おはなし | ナノ
貴方の愛は嘘っぽい1



「ぜ、ぜんばいのばがぁぁぁ!!!!」
「顔から出すもん全部垂れ流して何言ってんだ」


部屋に飛び込んできた神埼左門の姿を見て、自室で本を広げていた俺は呆れた。ちんちくりんな顔は涙と鼻水で極限までぶっさいくに磨きをかけ、サラスト9位の髪は木の葉や土埃でぐっちゃぐちゃになってしまっている。まったく酷い有様である。


「ぜんっ、ぜんばいが、悪いぃぃ」


いきなり壊しそうな勢いで障子を開けて、読書中の先輩を罵る。良い度胸である。一発拳骨でも見舞ってやろうかと拳を作ると、左門はひっ!と悲鳴を上げた。苛めているみたいで落ち込むからやめろ。


「ほれ、障子閉めてこっち来い」
「ううっ、うっ」


ずびび、鼻水をすすりながら胡坐をかいた俺の上に座り込む。どうでもいいが俺の服に鼻水が付いたら学園引き回しの刑な。方向音痴になりようがないくらい道を覚え込ませてやろう。実地で。
顔に押し付けた手拭い越しにふごふご聞こえる。返事か抗議か。とりあえずこの手拭いもう使えねぇなぁ。








「…落ち着いたか?」


幼児をあやすように背中を叩いて暫く。うとうとと船を漕ぎそうな左門に問いかけた。眠る前に俺を罵った理由を吐け。事情によっては部屋まで送って行ってやろう。万一「なんとなく」とかだったら蹴り出すが。


「で、どうしたんだいったい」
「先輩…」
「んー?」
「先輩は、ぼ、僕を!」
「んー」
「僕を愛していますか!?」
「んー………ん?」


衝撃的な言葉に固まる。その際詰まった言葉に何を思ったのか、この後輩は再びぐちゃっと顔を歪ませた。

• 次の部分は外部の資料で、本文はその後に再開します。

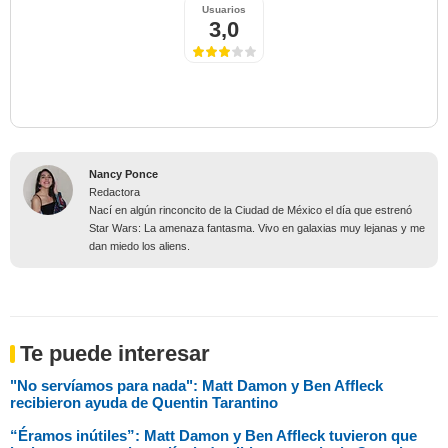
Usuarios
3,0
Nancy Ponce
Redactora
Nací en algún rinconcito de la Ciudad de México el día que estrenó
Star Wars: La amenaza fantasma. Vivo en galaxias muy lejanas y me
dan miedo los aliens.
Te puede interesar
"No servíamos para nada": Matt Damon y Ben Affleck
recibieron ayuda de Quentin Tarantino
“Éramos inútiles”: Matt Damon y Ben Affleck tuvieron que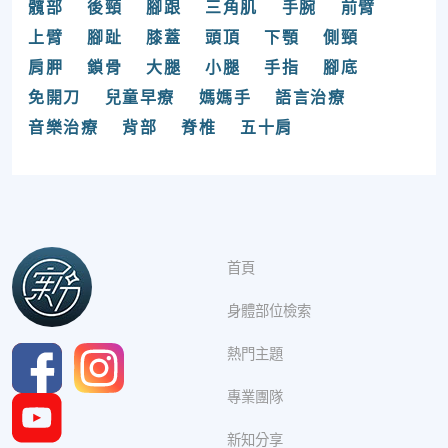
髖部
後頸
腳跟
三角肌
手腕
前臂
上臂
腳趾
膝蓋
頭頂
下顎
側頸
肩胛
鎖骨
大腿
小腿
手指
腳底
免開刀
兒童早療
媽媽手
語言治療
音樂治療
背部
脊椎
五十肩
首頁
身體部位檢索
熱門主題
專業團隊
新知分享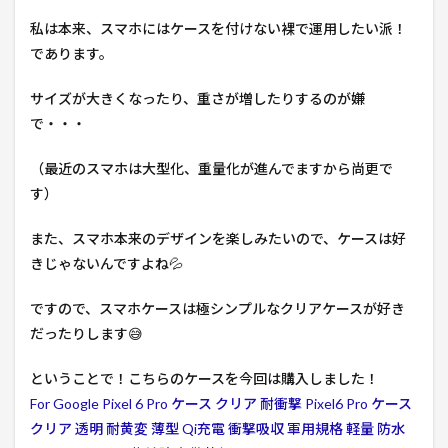
私は本来、スマホにはケースを付けない裸で運用したい派！
であります。
サイズが大きくなったり、重さが増したりするのが嫌
で・・・
（最近のスマホは大型化、重量化が進んでますから尚更で
す）
また、スマホ本来のデザインを楽しみたいので、ケースは好
きじゃないんですよね💦
ですので、スマホケースは極シンプルなクリアケースが好き
だったりします😅
ということで！こちらのケースを今回は購入しました！
For Google Pixel 6 Pro ケース クリア 耐衝撃 Pixel6 Pro ケース
クリア 透明 耐黄変 薄型 Qi充電 衝撃吸収 軍用規格 軽量 防水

「やっぱり…やっぱり僕のことなんて遊びだったんですねー!!」


やめろバカ、変な台詞を大声で言うな。明日同級生になんて言ってからかわれるか。「神崎を弄んだのか」「最低だぞ貴様!」「やるなー!」「…そういうことは、よくない」「小さい子相手にそういう行為は病気の原因に云々」「下級生相手に何やってんだ馬鹿!」あ、全部思い浮かんだ。
俺の気苦労も知らないぶっさいくは依然として泣き喚いている。


「落ち着け左門。なんでそういう話になった」
「せん、先輩っが、悪ぃぃぃ」
「俺は何も悪いことはしてない」
「そう言って先輩、今日は何人の何処を触ったんですかー!」
「十六人の尻だ!」
「良い顔で即答しないでくださいぃぃ!!」


ぎゃわーん!俺の答えにもっと泣きだした左門。最早怪獣である。手拭いどころか俺の手に鼻水付いたぞバカ。
左門の聞いたこと。それは俺の本日の戦果であった。詳しく言うと本日は伊作から始まり不破や久作、その他きゅんときた尻を揉んで回った。ちなみに昨日は鉢屋や団蔵といった面々の太ももを直触りして回っている。


「数馬とか藤内が、尻を触られたって言ってて…」


あーそういや触ったかな。廊下でぺろんって。数馬の悲鳴「きゃわっ」だったぞ。藤内も真っ赤で、可愛すぎて鼻血出そうだった。


「そしたら作兵衛と三之助が、俺も触られたって…」


ああ、触った触った。特に作兵衛の尻はきゅっとして掴み心地が良かったから揉みしだきましたご馳走様。半泣きだったけどな。三之助は触られても暫く気付いてくれなかった。


「で、それ話してたら孫兵が来て…さっき触られたって…ジュンコも!」


美少年が腹這いになって茂みに頭突っ込んで尻突き出してたら普通触る。念入りに触る。ジュンコは正直ノリだった。まさかあの部分が蛇的に尻だったとか知るか。


「僕だけ…僕だけ触られてないぃぃぃ!!!!」
「うるせーバカ。くだらんことで騒ぐなバカ。ぶっさいくバカ」
「ぶさいく言うな助兵衛!」
「スケベの何が悪い!」
「だから良い顔で即答しないでくださいぃぃ!!先輩は僕を愛してないんだぁぁぁ!!」
「好き好き大好き、愛してるぞー」
「棒読みぃぃぃぃ!!!!」


ぎゃわーん!これ以上泣くと目ん玉溶けるぞ。
ぶっさいくな顔が真っ赤でぐちょぐちょ。もう本当酷い。何これ、これが俺の恋人?マジで?怪獣か子泣き爺じゃねぇの?